Portugal's Intelligence Service Warns of Russian-Backed Hacking Campaign Targeting WhatsApp and Signal

Portugal's national intelligence service, the Serviço de Informações de Segurança (SIS), has issued a rare public warning about a global hacking campaign targeting the WhatsApp and Signal accounts of government officials, diplomats, military personnel, and civil society figures across Portugal and allied nations.

The alert, published on 11 March, marks an unusual step for an agency that rarely comments publicly on active intelligence threats. SIS said the campaign seeks to trick users "into sharing sensitive data, such as passwords" to gain access to private and group conversations as well as shared files.

Simple Tricks, Serious Consequences

The attack method is deceptively simple. Targets receive a message urging them to click a link or scan a QR code. Rather than breaking the apps' encryption, the link silently adds the attacker's device to the victim's account through the built-in "linked devices" feature available in both Signal and WhatsApp.

Once linked, the attacker can read all messages in real time while the victim continues using the app normally, with few obvious signs that anything is wrong. Verification codes, PINs, and device-linking functions are all exploited in variations of the attack.

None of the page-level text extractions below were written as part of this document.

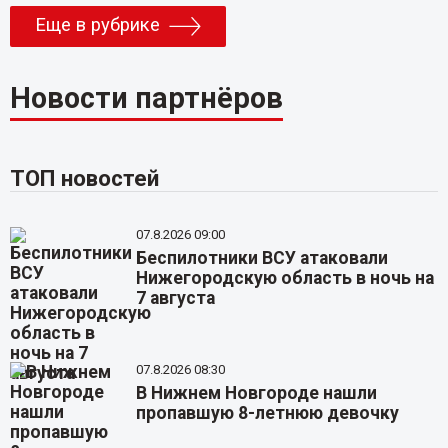
Еще в рубрике
Новости партнёров
ТОП новостей
07.8.2026 09:00
Беспилотники ВСУ атаковали
Нижегородскую область в ночь на
7 августа
07.8.2026 08:30
В Нижнем Новгороде нашли
пропавшую 8-летнюю девочку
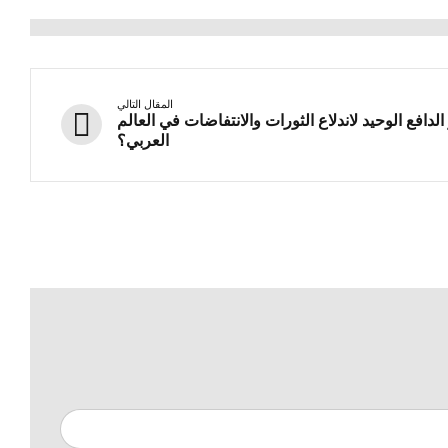
المقال التالي
لدافع الوحيد لاندلاع الثورات والانتفاضات في العالم
العربي؟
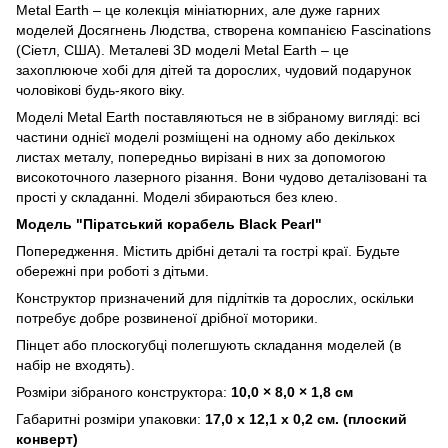
Metal Earth – це колекція мініатюрних, але дуже гарних
моделей Досягнень Людства, створена компанією Fascinations
(Сіетл, США). Металеві 3D моделі Metal Earth – це
захоплююче хобі для дітей та дорослих, чудовий подарунок
чоловікові будь-якого віку.
Моделі Metal Earth поставляються не в зібраному вигляді: всі
частини однієї моделі розміщені на одному або декількох
листах металу, попередньо вирізані в них за допомогою
високоточного лазерного різання. Вони чудово деталізовані та
прості у складанні. Моделі збираються без клею.
Модель "Піратський корабель Black Pearl"
Попередження. Містить дрібні деталі та гострі краї. Будьте
обережні при роботі з дітьми.
Конструктор призначений для підлітків та дорослих, оскільки
потребує добре розвиненої дрібної моторики.
Пінцет або плоскогубці полегшують складання моделей (в
набір не входять).
Розміри зібраного конструктора:
10,0 × 8,0 × 1,8 см
Габаритні розміри упаковки:
17,0 х 12,1 х 0,2 см. (плоский
конверт)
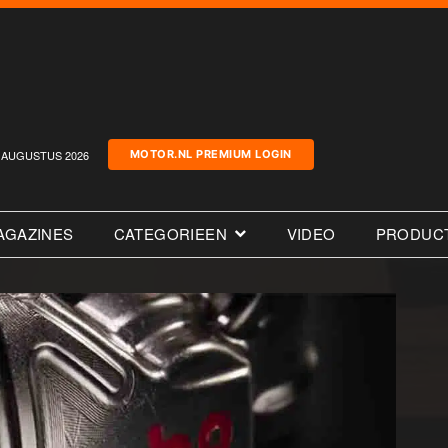
AUGUSTUS 2026
MOTOR.NL PREMIUM LOGIN
AGAZINES
CATEGORIEEN
VIDEO
PRODUC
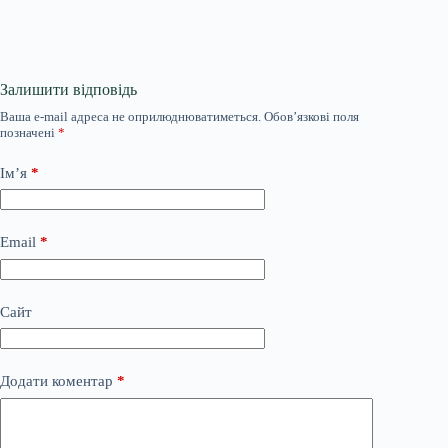
Залишити відповідь
Ваша e-mail адреса не оприлюднюватиметься.
Обов’язкові поля
позначені
*
Ім’я
*
Email
*
Сайт
Додати коментар
*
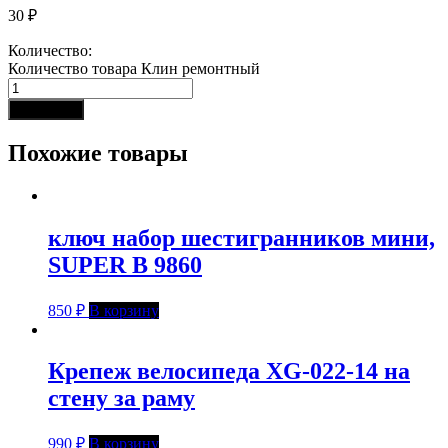
30
₽
Количество:
Количество товара Клин ремонтный
В корзину
Похожие товары
ключ набор шестигранников мини,
SUPER B 9860
850
₽
В корзину
Крепеж велосипеда XG-022-14 на
стену за раму
990
₽
В корзину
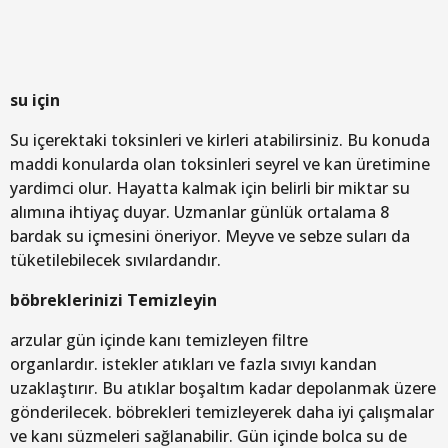
su için
Su içerektaki toksinleri ve kirleri atabilirsiniz. Bu konuda
maddi konularda olan toksinleri seyrel ve kan üretimine
yardimci olur. Hayatta kalmak için belirli bir miktar su
alımına ihtiyaç duyar. Uzmanlar günlük ortalama 8
bardak su içmesini öneriyor. Meyve ve sebze suları da
tüketilebilecek sıvılardandır.
böbreklerinizi Temizleyin
arzular gün içinde kanı temizleyen filtre
organlardır. istekler atıkları ve fazla sıvıyı kandan
uzaklaştırır. Bu atıklar boşaltım kadar depolanmak üzere
gönderilecek. böbrekleri temizleyerek daha iyi çalışmalar
ve kanı süzmeleri sağlanabilir. Gün içinde bolca su de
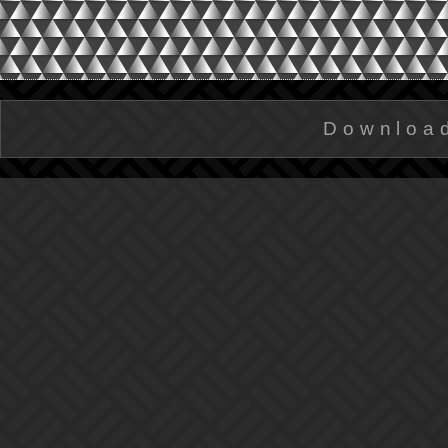
Downloa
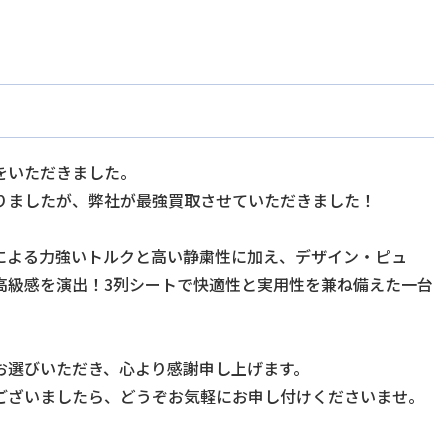
をいただきました。
りましたが、弊社が最強買取させていただきました！
ボによる力強いトルクと高い静粛性に加え、デザイン・ピュ
高級感を演出！3列シートで快適性と実用性を兼ね備えた一台
お選びいただき、心より感謝申し上げます。
ございましたら、どうぞお気軽にお申し付けくださいませ。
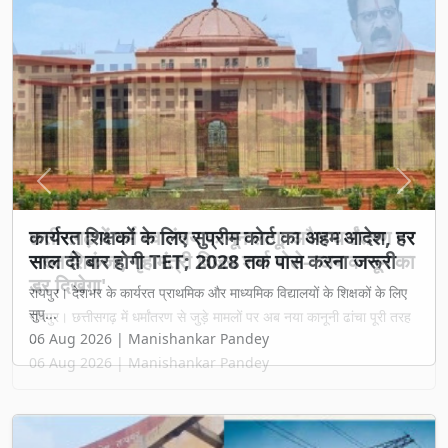
Previous
Next
छत्तीसगढ़ में धर्म स्वातंत्र्य कानून लागू: अवैध धर्मांतरण पर
सख्त शिकंजा, गृह मंत्री विजय शर्मा बोले- 'अब कानून का
डर दिखेगा'
रायपुर। छत्तीसगढ़ में धर्मांतरण से जुड़े मामलों पर अब नया कानूनी ढांचा पूरी तरह
...
06 Aug 2026 | Manishankar Pandey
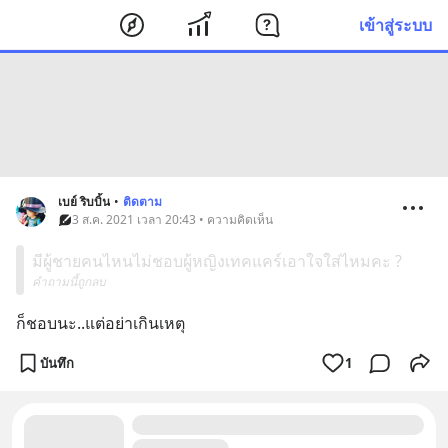
เข้าสู่ระบบ
เบย์ ริบบิ้น
•
ติดตาม
3 ส.ค. 2021 เวลา 20:43 • ความคิดเห็น
มีผู้ชายคนไหนไม่ชอบผู้หญิงเทคแคร์เอาใจใส่ไหมคะ ?
คำถามนี้ถูกลบ
ก็ชอบนะ..แต่อย่าเกินเหตุ
บันทึก
1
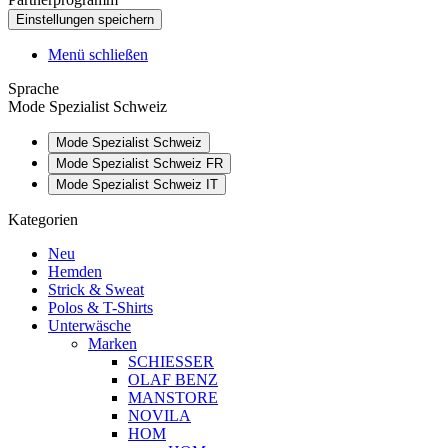
Menü schließen
Sprache
Mode Spezialist Schweiz
Mode Spezialist Schweiz
Mode Spezialist Schweiz FR
Mode Spezialist Schweiz IT
Kategorien
Neu
Hemden
Strick & Sweat
Polos & T-Shirts
Unterwäsche
Marken
SCHIESSER
OLAF BENZ
MANSTORE
NOVILA
HOM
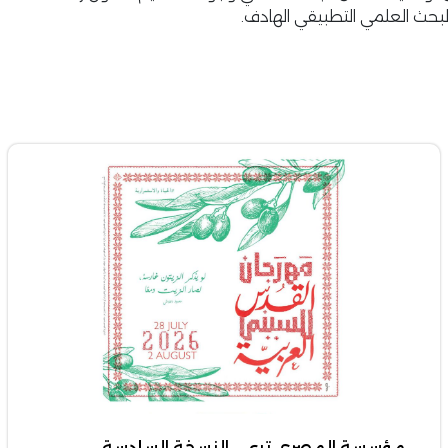
البحث العلمي التطبيقي الهادف.
مؤسسة المصري ترعى النسخة السادسة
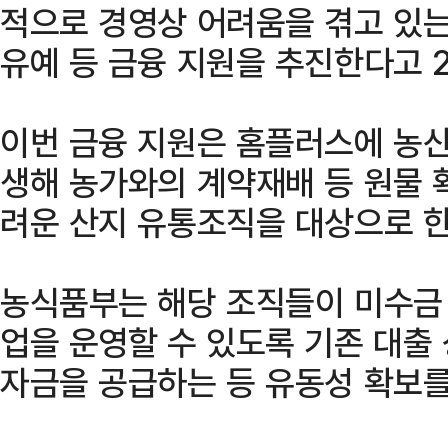
적으로 경영상 어려움을 겪고 있는
유예 등 금융 지원을 추진한다고 2
이번 금융 지원은 홈플러스에 농산
생해 농가와의 계약재배 등 원물 
려운 산지 유통조직을 대상으로 한
농식품부는 해당 조직들이 미수금
업을 운영할 수 있도록 기존 대출
자금을 공급하는 등 유동성 확보를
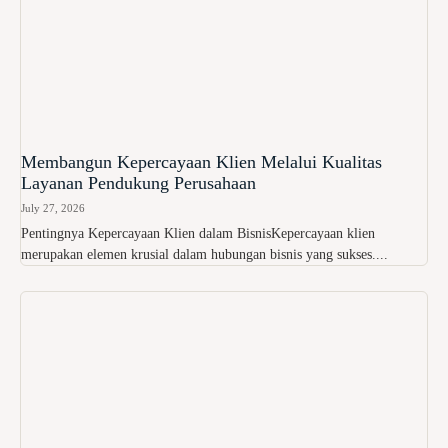
Membangun Kepercayaan Klien Melalui Kualitas
Layanan Pendukung Perusahaan
July 27, 2026
Pentingnya Kepercayaan Klien dalam BisnisKepercayaan klien
merupakan elemen krusial dalam hubungan bisnis yang sukses....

SIS was careful to note that the attacks "do not mean that WhatsApp or Signal have been compromised." Instead, hackers are "exploiting potential careless use by individuals relying on the end-to-end encryption of the two applications" — suggesting that the apps' strong security reputation may itself be a vulnerability, lulling users into lower vigilance.

Dutch Intelligence Points to Russia

While SIS did not identify the responsible state, Dutch intelligence agencies were more direct. The AIVD and MIVD — the Netherlands' civilian and military intelligence services — separately confirmed a parallel global campaign and attributed it to Russian-backed hackers. The Dutch agencies said the hackers have "likely gained access to sensitive information."

Security researchers at Malwarebytes described the methods as "not technically sophisticated" and warned they "can easily be copied by non-state actors or ordinary cybercriminals." The campaign, the firm noted, "relies entirely on human behaviour."

How to Protect Yourself

The practical countermeasures are straightforward:

• Only scan QR codes or click device-linking prompts when you have initiated the process yourself from within the app's settings
• Treat any message asking you to "verify your device" or "secure your data" through an external link as a social-engineering lure
• Regularly review linked devices in both Signal and WhatsApp settings, and remove any device you don't recognise
• Watch for warning signs such as unusual group memberships, duplicate contacts, or entries showing "deleted account"

SIS said it issued the alert "to help the public prepare for cyberattacks," signalling that officials view the threat as extending well beyond government circles. With methods this accessible, the concern is not only that state actors are using them now, but that the playbook is already available to anyone willing to try.